El fiscal federal Santiago Roldán abrió una investigación para determinar si hubo negligencia, demoras o incumplimiento de deberes por parte de autoridades nacionales en la gestión del incendio que afecta al Parque Nacional Los Alerces, tras denuncias de vecinos y pobladores y con pedidos de informes a Parques Nacionales y al Servicio Nacional de Manejo del Fuego.
Mientras el fuego arrasa miles de hectáreas de bosque nativo en la cordillera chubutense, la Justicia federal puso la lupa sobre la actuación del Estado. La Sede Fiscal Descentralizada de Esquel, a cargo del fiscal federal Santiago Roldán, abrió una investigación para determinar la posible responsabilidad penal de funcionarios públicos en el manejo del incendio que afecta al Parque Nacional Los Alerces desde diciembre pasado.
El foco ígneo fue detectado el 9 de diciembre de 2025 en el brazo sur del Lago Menéndez, dentro de la jurisdicción del parque, y con el correr de las semanas se extendió hacia territorio provincial. Desde entonces, el fuego no logró ser contenido de manera definitiva y ya provocó un daño ambiental de gran magnitud en una de las áreas naturales protegidas más importantes del país.

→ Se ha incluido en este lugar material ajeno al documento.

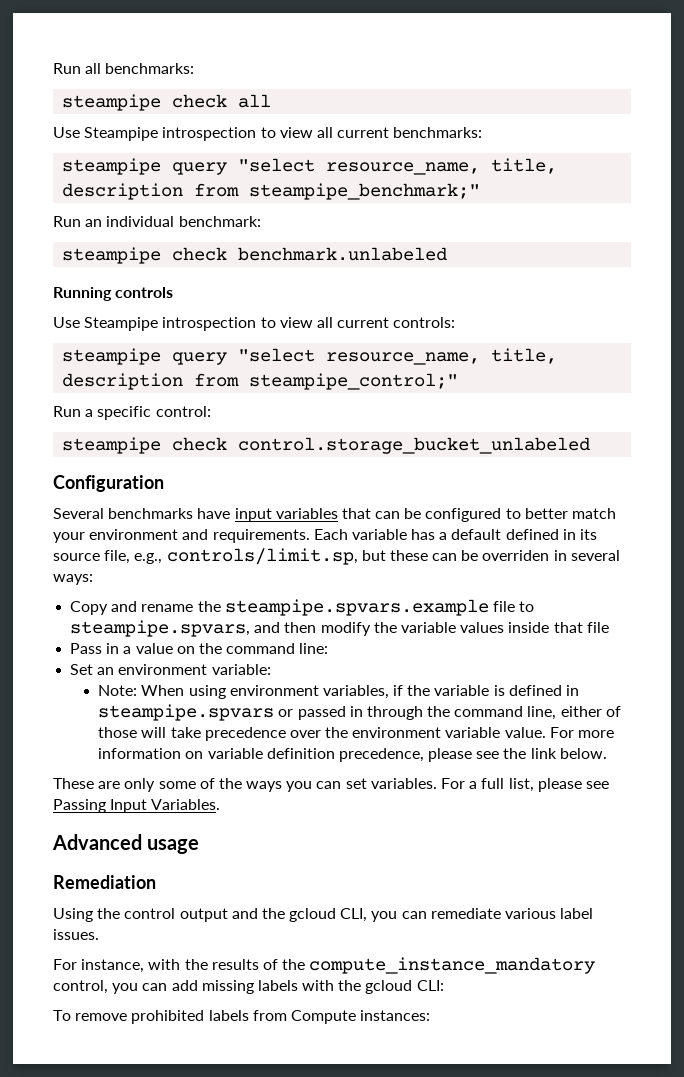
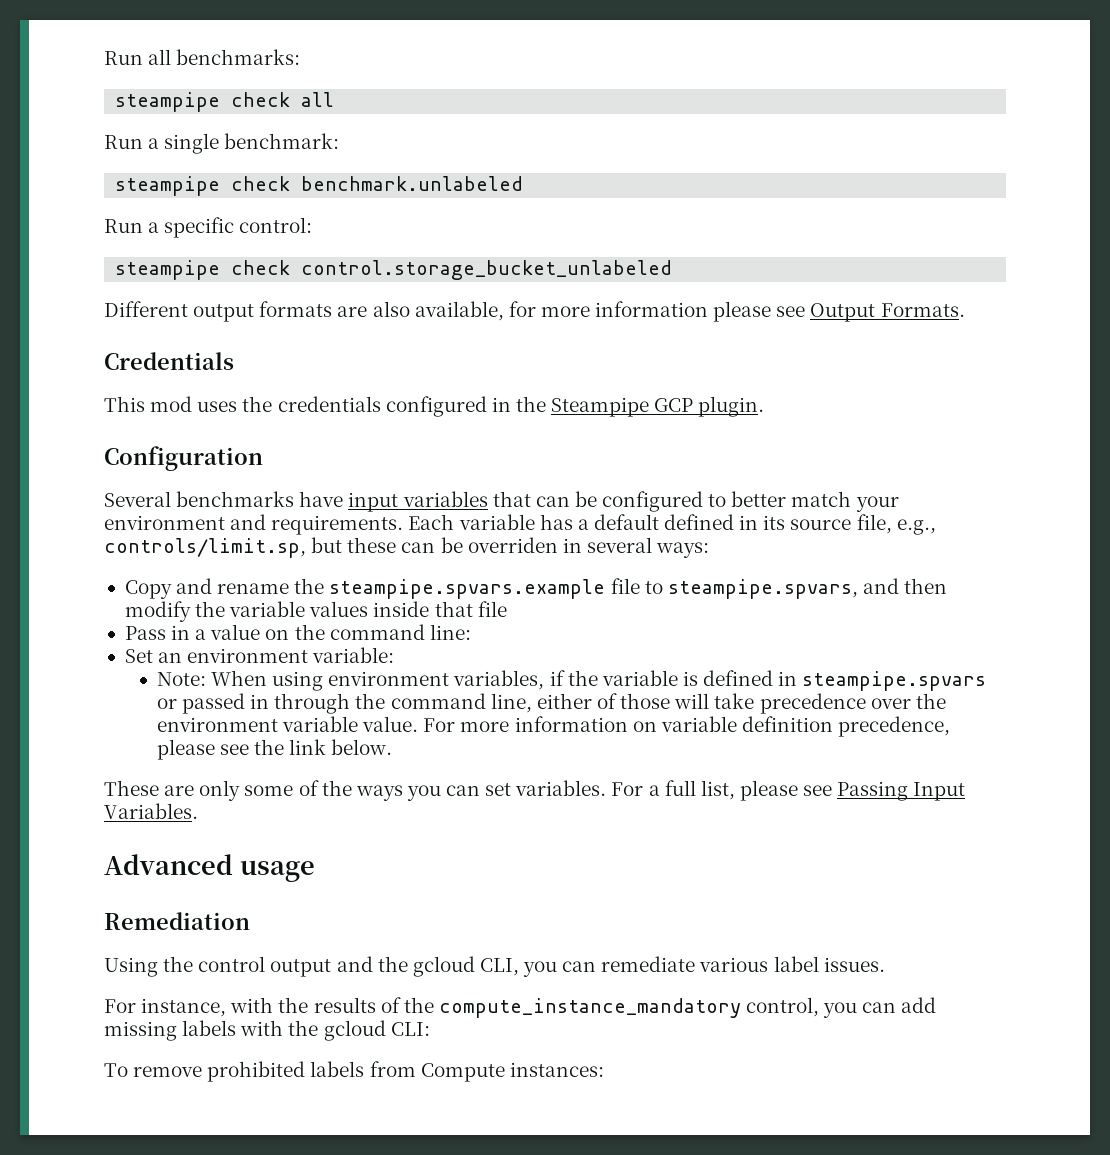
[53,127,483,141] [62,158,558,175] [62,183,481,200] [53,216,175,227] // Use Steampipe introspection to view all current benchmarks: // steampipe query "select resource_name, title, description from steampipe_benchmark;" // Run an individual -> [104,133,220,154] // Run a single
[53,287,174,301] [53,317,456,331] [62,348,558,365] [62,373,459,390] // Running controls // Use Steampipe introspection to view all current controls: // steampipe query "select resource_name, title, description from steampipe_control;" -> (524, 183) none
(591, 445) none -> [104,301,965,322] [104,352,234,370] [104,396,765,417] // Different output formats are also available, for more information please see Output Formats. // Credentials // This mod uses the credentials configured in the Steampipe GCP plugin.

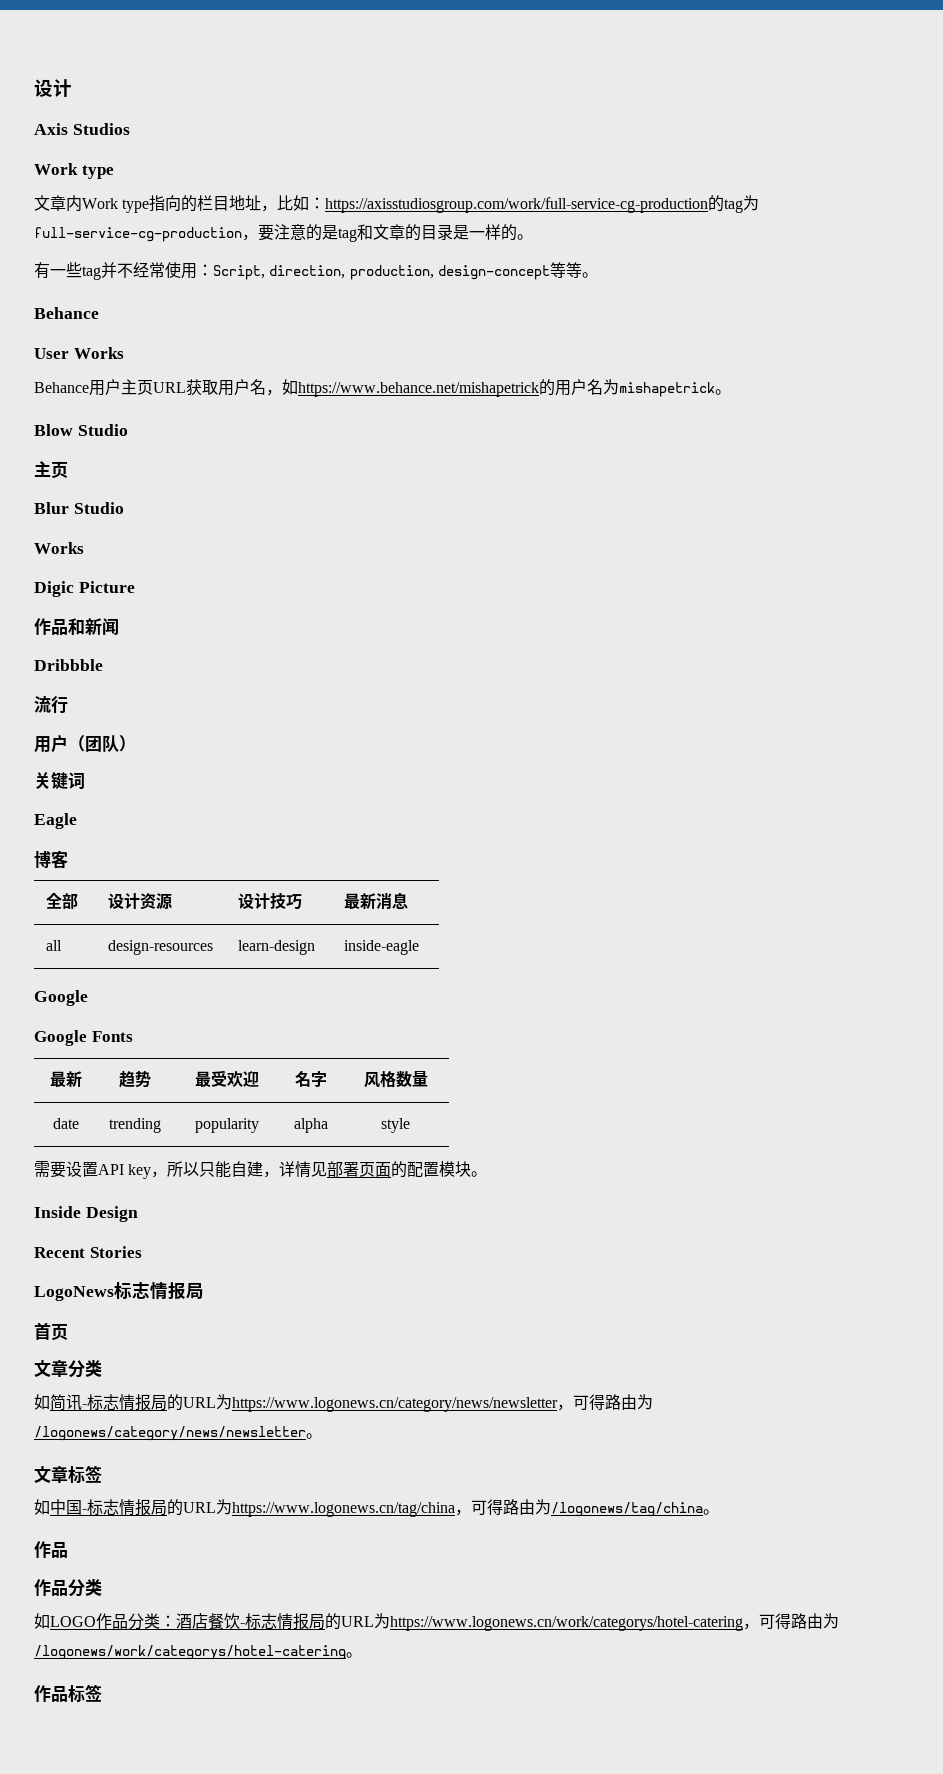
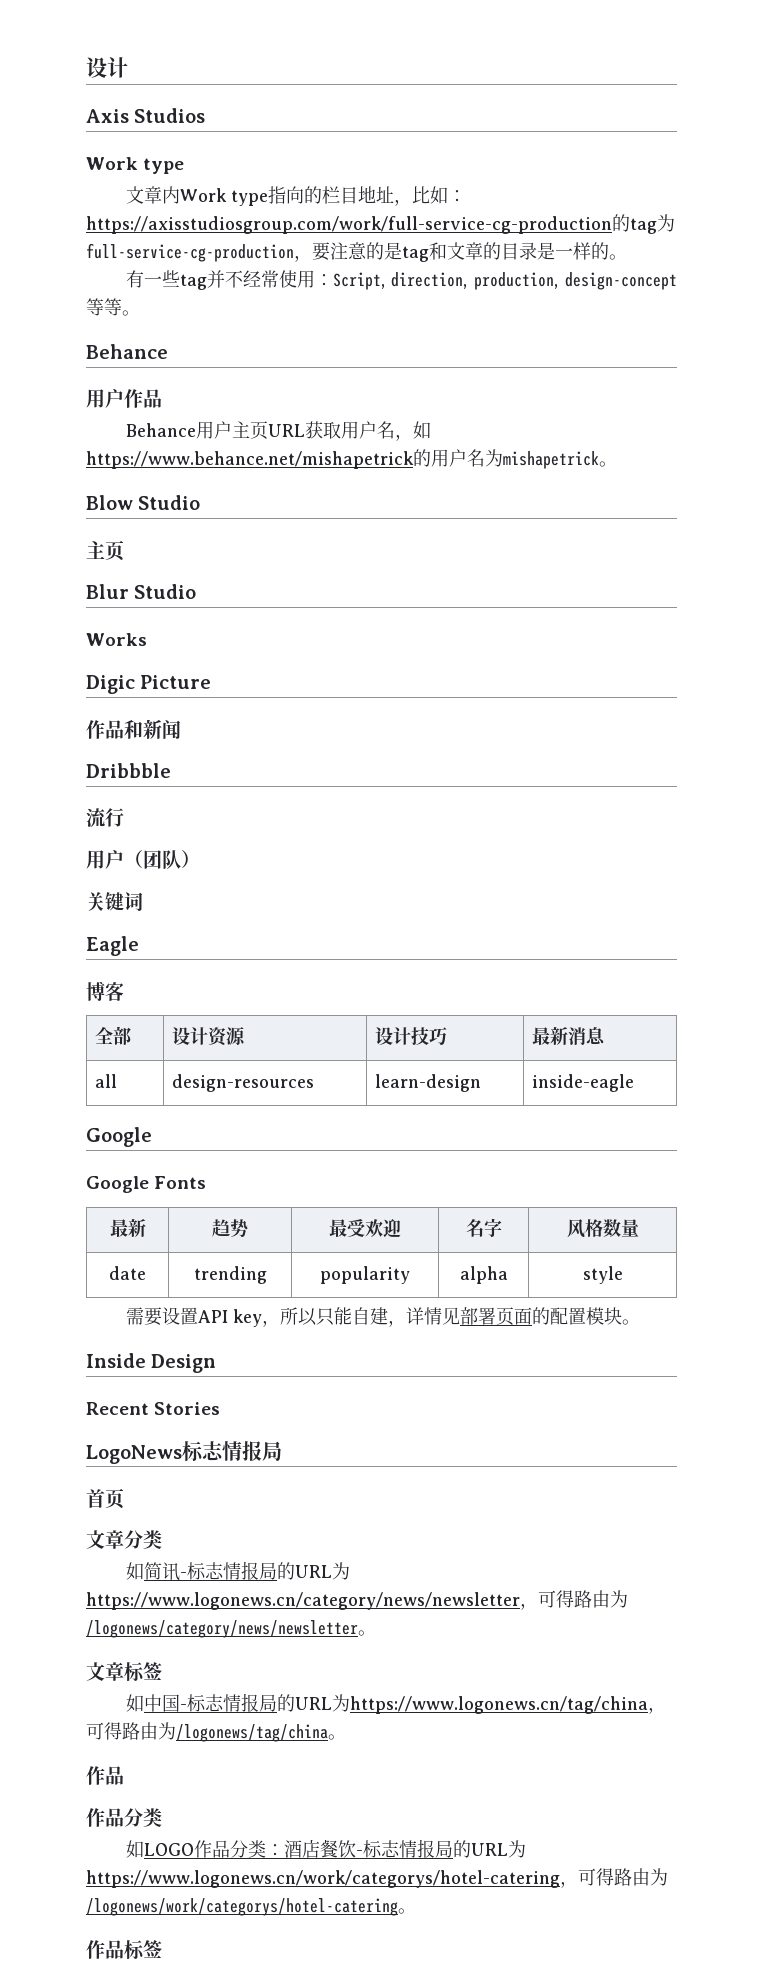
[34,347,124,359] User Works -> [86,389,162,408] 用户作品

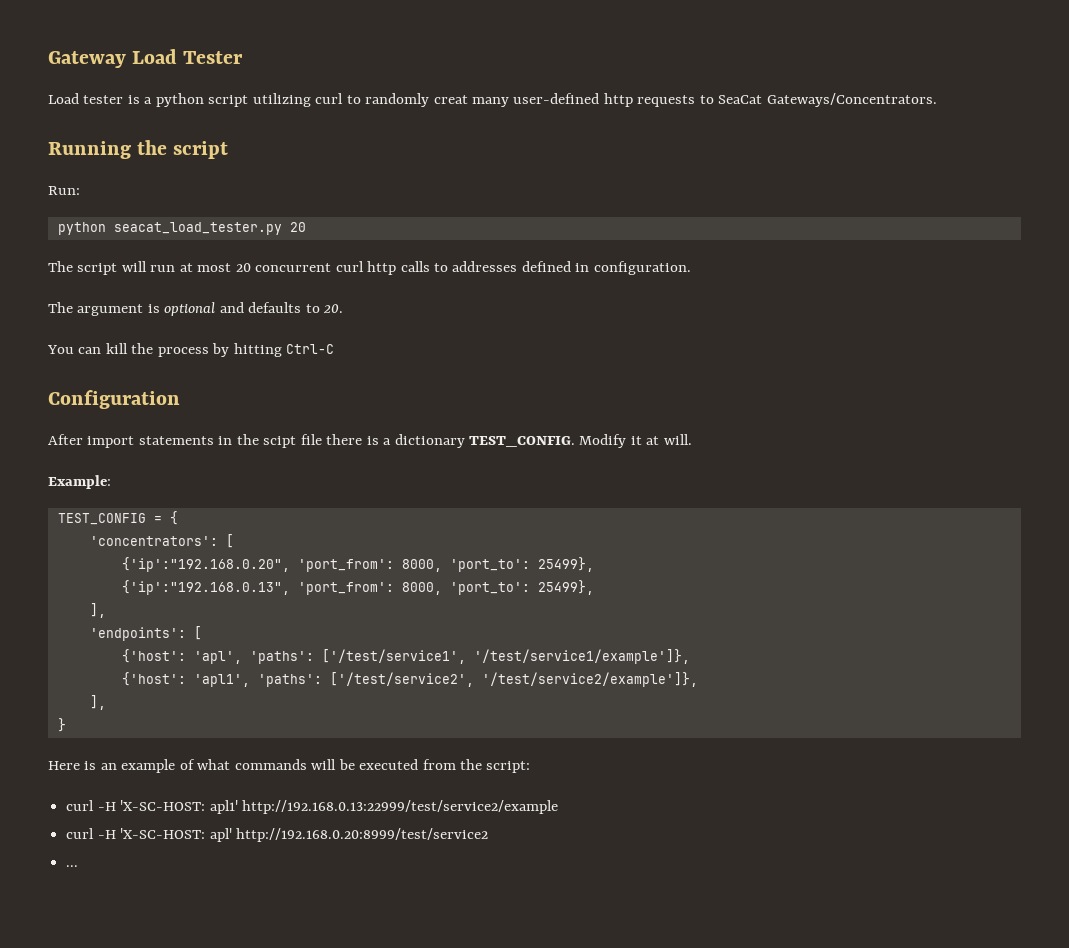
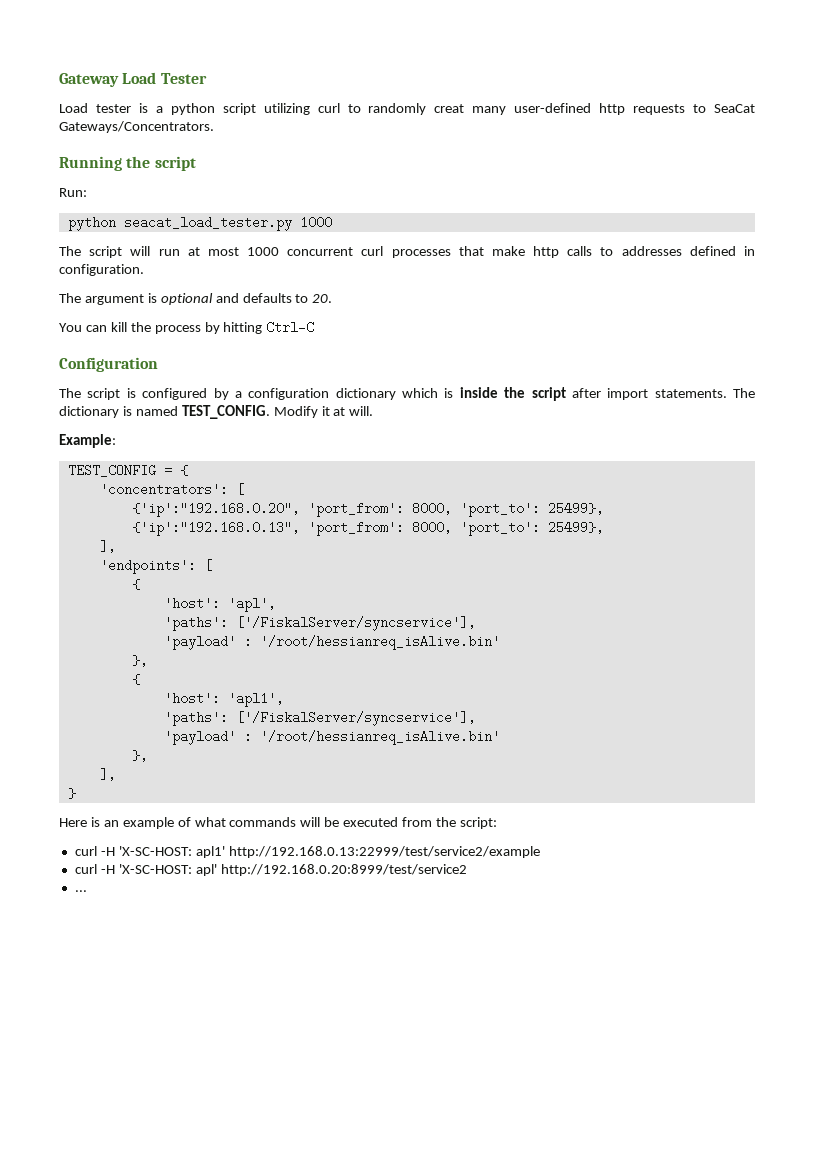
[289,222,306,232] 20 -> [299,216,332,229] 1000
[235,263,251,272] 20 -> [247,247,280,256] 1000
(364, 266) none -> [391,246,525,258] processes that make
[48,434,465,448] After import statements in the scipt file there is a dictionary -> [59,387,755,401] [59,406,178,418] The script is configured by a configuration dictionary which is inside the script after import statements. The dictionary is named
[121,649,186,663] {'host': -> [131,579,140,590] [163,597,220,610] { // 'host':
[249,649,690,664] [121,672,698,687] 'paths': ['/test/service1', '/test/service1/example']}, // {'host': 'apl1', 'paths': ['/test/service2', '/test/service2/example']}, -> [163,616,476,631] [163,635,500,650] [131,654,148,667] [131,674,140,685] [163,692,284,707] [163,711,476,726] [163,730,500,745] [131,749,148,762] // 'paths': ['/FiskalServer/syncservice'], // 'payload' : '/root/hessianreq_isAlive.bin' // }, // { // 'host': 'apl1', // 'paths': ['/FiskalServer/syncservice'], // 'payload' : '/root/hessianreq_isAlive.bin' // },

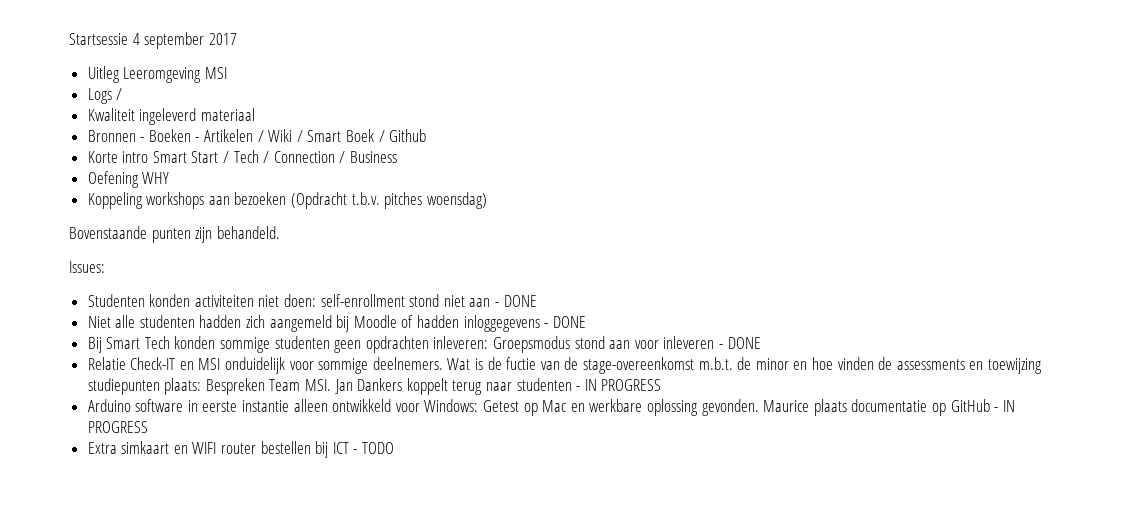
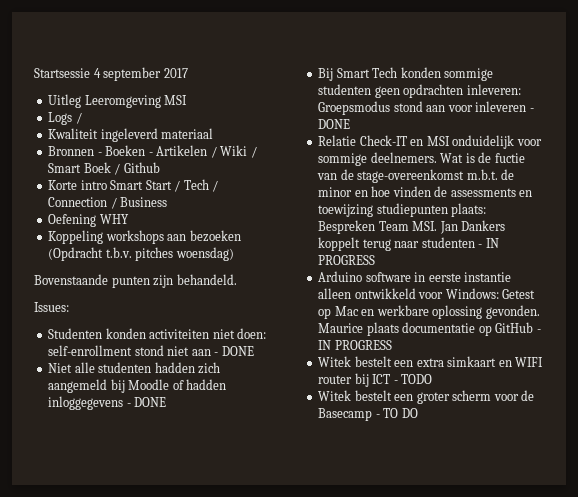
[87,442,117,454] Extra -> [318,356,444,367] Witek bestelt een extra
[260,441,311,454] bestellen -> (353, 379) none
(395, 448) none -> [318,390,535,404] [318,408,418,421] // Witek bestelt een groter scherm voor de Basecamp - TO DO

Según el comunicado oficial del Ministerio Público Fiscal, la pesquisa busca establecer cómo actuaron las autoridades competentes en el manejo del fuego y si existieron demoras, negligencia o incumplimientos en la respuesta ante la emergencia. Para eso, la fiscalía comenzó a recopilar informes técnicos del comando de incidentes del Parque Nacional y solicitó documentación a la Administración de Parques Nacionales y al Servicio Nacional de Manejo del Fuego.
A la causa se sumaron además denuncias penales. El 9 de enero, un grupo de ciudadanos pidió que se investigue la posible comisión de delitos como incumplimiento de los deberes de funcionario público y otras figuras penales y ambientales vinculadas al siniestro. Días después, el 22 de enero, la Asociación de Pobladores de la Reserva Los Alerces presentó otra denuncia por presunto abuso de autoridad y violación de deberes, en un contexto que describieron como imprudencia, negligencia e inobservancia de reglamentos.
La fiscalía también dio intervención a la Brigada de Investigación de Incendios Forestales del Departamento Técnico Investigativo de la Policía Federal Argentina, con el objetivo de reconstruir el origen, la evolución del fuego y la respuesta institucional desplegada. El desafío es avanzar con la investigación sin entorpecer las tareas de combate que aún continúan en el terreno.
El expediente judicial abre un nuevo frente en medio de la crisis ambiental que atraviesa la Patagonia. Con miles de hectáreas afectadas y comunidades en alerta, la pregunta ya no es solo cómo empezó el incendio, sino si el Estado actuó a tiempo y con los recursos necesarios para evitar que se transformara en una catástrofe.